Similarly, several studies have demonstrated an association between skeletal muscle and osteoporosis at a clinical level. Recent studies have shown that skeletal muscle is closely related to osteoporosis. Low muscle mass is a risk factor for osteoporosis patients, and many experts encourage muscle strength training [26,27,28]. Several studies have shown that vitamin D and calcium are strongly associated with osteoporosis and muscle mass. As well as preventing osteoporosis, proper vitamin D and calcium supplementation can prevent muscle loss [29,30,31]. In elderly patients, low muscle mass often leads to unstable walking gait and osteoporotic fractures caused by falls [32, 33]. Several studies have demonstrated that low psoas mass is closely associated with low bone mass, osteoporosis, and osteoporotic fractures. Moreover, PMI can somewhat predict osteoporosis in patients with degenerative spinal diseases [20, 34]. Based on these studies, our team found that PMI had better predictive power for low bone mass, osteoporosis, and osteoporotic fractures than SMI, based on ROC and correlation analysis results.
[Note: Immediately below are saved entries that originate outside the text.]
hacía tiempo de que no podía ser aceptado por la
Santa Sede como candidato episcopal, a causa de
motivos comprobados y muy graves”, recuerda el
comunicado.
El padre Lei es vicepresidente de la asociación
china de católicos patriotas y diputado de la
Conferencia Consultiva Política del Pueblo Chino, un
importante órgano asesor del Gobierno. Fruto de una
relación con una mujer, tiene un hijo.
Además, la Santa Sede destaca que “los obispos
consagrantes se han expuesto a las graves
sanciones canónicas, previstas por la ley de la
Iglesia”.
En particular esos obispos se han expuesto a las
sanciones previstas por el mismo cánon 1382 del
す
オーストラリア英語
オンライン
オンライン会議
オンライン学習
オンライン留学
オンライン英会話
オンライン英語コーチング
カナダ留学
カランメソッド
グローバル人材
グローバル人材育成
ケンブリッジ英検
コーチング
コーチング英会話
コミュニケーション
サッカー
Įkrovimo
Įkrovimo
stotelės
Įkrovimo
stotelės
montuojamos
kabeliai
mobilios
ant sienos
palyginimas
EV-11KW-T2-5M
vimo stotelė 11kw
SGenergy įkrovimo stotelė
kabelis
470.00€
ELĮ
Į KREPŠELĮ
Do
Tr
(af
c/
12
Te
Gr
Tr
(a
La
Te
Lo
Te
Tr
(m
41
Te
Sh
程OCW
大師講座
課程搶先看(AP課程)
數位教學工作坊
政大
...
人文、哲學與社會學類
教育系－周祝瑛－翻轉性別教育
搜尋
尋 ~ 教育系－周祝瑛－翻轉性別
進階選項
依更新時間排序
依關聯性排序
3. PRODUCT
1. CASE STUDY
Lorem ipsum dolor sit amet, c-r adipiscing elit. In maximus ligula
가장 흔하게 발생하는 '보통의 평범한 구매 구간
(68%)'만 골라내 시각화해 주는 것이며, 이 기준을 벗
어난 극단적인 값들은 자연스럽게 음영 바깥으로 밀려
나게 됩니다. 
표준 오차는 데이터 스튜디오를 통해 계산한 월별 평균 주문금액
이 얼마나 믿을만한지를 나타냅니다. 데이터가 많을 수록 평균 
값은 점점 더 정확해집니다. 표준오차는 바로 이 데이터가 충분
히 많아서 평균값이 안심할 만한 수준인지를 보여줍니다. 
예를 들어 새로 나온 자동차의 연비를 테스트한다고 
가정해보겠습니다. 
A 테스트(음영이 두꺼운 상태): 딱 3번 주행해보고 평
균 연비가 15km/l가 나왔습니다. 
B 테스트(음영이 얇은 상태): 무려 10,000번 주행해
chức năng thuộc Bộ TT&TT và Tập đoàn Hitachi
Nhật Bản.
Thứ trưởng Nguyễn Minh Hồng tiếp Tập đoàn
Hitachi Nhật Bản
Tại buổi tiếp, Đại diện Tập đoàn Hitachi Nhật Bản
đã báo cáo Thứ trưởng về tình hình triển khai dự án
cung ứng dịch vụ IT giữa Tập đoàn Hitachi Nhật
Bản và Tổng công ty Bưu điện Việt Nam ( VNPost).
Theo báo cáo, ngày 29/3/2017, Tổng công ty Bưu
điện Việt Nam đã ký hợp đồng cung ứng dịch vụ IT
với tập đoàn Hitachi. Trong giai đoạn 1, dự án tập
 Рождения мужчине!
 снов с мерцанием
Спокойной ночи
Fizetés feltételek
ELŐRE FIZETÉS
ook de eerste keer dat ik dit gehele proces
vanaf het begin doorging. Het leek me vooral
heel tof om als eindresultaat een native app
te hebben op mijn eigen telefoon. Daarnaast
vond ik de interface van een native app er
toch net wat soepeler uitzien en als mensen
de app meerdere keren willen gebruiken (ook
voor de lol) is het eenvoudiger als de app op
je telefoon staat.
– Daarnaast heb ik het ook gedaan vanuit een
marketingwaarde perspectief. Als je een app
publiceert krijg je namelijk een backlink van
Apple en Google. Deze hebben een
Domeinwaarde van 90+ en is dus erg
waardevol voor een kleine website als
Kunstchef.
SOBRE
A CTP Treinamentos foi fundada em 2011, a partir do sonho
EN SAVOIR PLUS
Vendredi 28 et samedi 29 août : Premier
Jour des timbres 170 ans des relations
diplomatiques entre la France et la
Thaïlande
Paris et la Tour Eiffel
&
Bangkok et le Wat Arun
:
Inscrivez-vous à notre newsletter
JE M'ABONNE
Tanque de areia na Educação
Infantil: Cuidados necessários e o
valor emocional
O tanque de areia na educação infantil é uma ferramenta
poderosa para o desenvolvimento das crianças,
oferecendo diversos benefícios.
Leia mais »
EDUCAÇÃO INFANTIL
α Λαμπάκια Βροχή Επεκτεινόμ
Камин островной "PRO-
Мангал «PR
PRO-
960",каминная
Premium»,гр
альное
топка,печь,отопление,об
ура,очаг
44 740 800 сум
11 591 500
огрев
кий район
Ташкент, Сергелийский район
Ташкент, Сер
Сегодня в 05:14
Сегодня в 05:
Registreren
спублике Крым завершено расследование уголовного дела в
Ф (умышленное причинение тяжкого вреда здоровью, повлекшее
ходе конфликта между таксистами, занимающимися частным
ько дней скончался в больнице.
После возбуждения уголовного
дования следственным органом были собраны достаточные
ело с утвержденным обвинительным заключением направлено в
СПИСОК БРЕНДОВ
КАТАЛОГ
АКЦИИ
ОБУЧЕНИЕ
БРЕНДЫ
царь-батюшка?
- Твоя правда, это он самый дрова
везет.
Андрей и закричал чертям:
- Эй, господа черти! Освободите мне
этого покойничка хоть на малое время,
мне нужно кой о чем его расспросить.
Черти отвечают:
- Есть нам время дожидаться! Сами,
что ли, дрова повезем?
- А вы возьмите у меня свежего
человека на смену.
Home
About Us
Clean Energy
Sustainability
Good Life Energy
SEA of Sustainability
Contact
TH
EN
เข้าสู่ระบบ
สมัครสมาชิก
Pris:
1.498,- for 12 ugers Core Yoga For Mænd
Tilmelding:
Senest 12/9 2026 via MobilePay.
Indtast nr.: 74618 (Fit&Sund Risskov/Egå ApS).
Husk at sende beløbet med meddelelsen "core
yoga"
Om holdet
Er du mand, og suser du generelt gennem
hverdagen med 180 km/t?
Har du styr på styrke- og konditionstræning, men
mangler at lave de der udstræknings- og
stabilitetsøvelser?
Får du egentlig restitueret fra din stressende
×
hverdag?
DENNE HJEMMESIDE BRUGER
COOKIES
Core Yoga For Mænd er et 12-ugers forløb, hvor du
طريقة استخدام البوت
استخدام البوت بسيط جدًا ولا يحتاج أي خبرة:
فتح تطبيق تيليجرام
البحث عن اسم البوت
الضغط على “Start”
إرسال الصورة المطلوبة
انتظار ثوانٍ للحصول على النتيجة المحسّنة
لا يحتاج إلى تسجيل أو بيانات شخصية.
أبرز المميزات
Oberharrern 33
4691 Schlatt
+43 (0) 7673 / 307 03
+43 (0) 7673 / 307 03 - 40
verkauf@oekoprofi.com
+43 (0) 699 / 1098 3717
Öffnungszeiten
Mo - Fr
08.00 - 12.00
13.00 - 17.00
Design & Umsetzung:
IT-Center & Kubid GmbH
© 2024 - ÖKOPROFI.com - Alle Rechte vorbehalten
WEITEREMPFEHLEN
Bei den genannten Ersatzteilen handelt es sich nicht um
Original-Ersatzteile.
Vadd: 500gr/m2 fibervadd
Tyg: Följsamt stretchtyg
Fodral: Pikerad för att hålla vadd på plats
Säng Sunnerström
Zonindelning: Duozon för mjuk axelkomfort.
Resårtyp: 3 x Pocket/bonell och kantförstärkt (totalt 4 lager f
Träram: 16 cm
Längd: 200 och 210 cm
Previous studies [14, 19] have shown a strong link between adipose tissue and osteoporosis. Therefore, VFI, SFI, and VSR indexes reflecting fat were also included in this study. However, to our surprise, VFI, SFI, and VSR were not effective predictors of osteoporosis. VFI, SFI, and VSR were also not strongly associated with FRAX (major osteoporotic and hip fractures). This may be because previous studies assessed osteoporosis by measuring the fat content of the whole body. However, this study only measured the fat area of the L3 level, which could not well measure the fat area of the liver and other essential organs. Therefore, the fat site at the L3 level alone is not an effective predictor of osteoporosis. Furthermore, a future study measuring the total abdominal fat area is needed further to explore the relationship between fat index and osteoporosis.

Limitations

This study has the following advantages. First, the results of this study are consistent with those of similar previous studies, which significantly increases the reliability of the results of this study. Secondly, the variables of all participants in this study were complete, and participants with missing variables were excluded. Finally, most demographic and clinical baseline characteristics were not significantly different between normal and osteoporosis group participants. This makes the two groups of participants have certain comparability, reduces the bias, and provides support for the accuracy of the results of this study. However, this study has the following limitations. Firstly, although our team used a few methods to reduce the bias, this study is retrospective and prone to selection and recall bias. Secondly, this study only measured the area of skeletal muscle and adipose tissue at the L3 level. However, it did not measure the skeletal muscle and adipose tissue at the whole abdomen. This may cause the skeletal muscle and fat index at the L3 level not to reflect the entire body’s muscle mass and fat mass. Finally, relatively few participants in this study underwent DXA and abdominal CT within 3 months. Therefore, multi-center prospective studies with large sample sizes must be further studied.

Conclusion

This study demonstrated that L3-based muscle index could assist clinicians in the diagnosis of osteoporosis to a certain extent, and PMI is superior to SMI in the diagnosis of osteoporosis. In addition, VFI, SFI, and VSR do not help clinicians to diagnose osteoporosis well.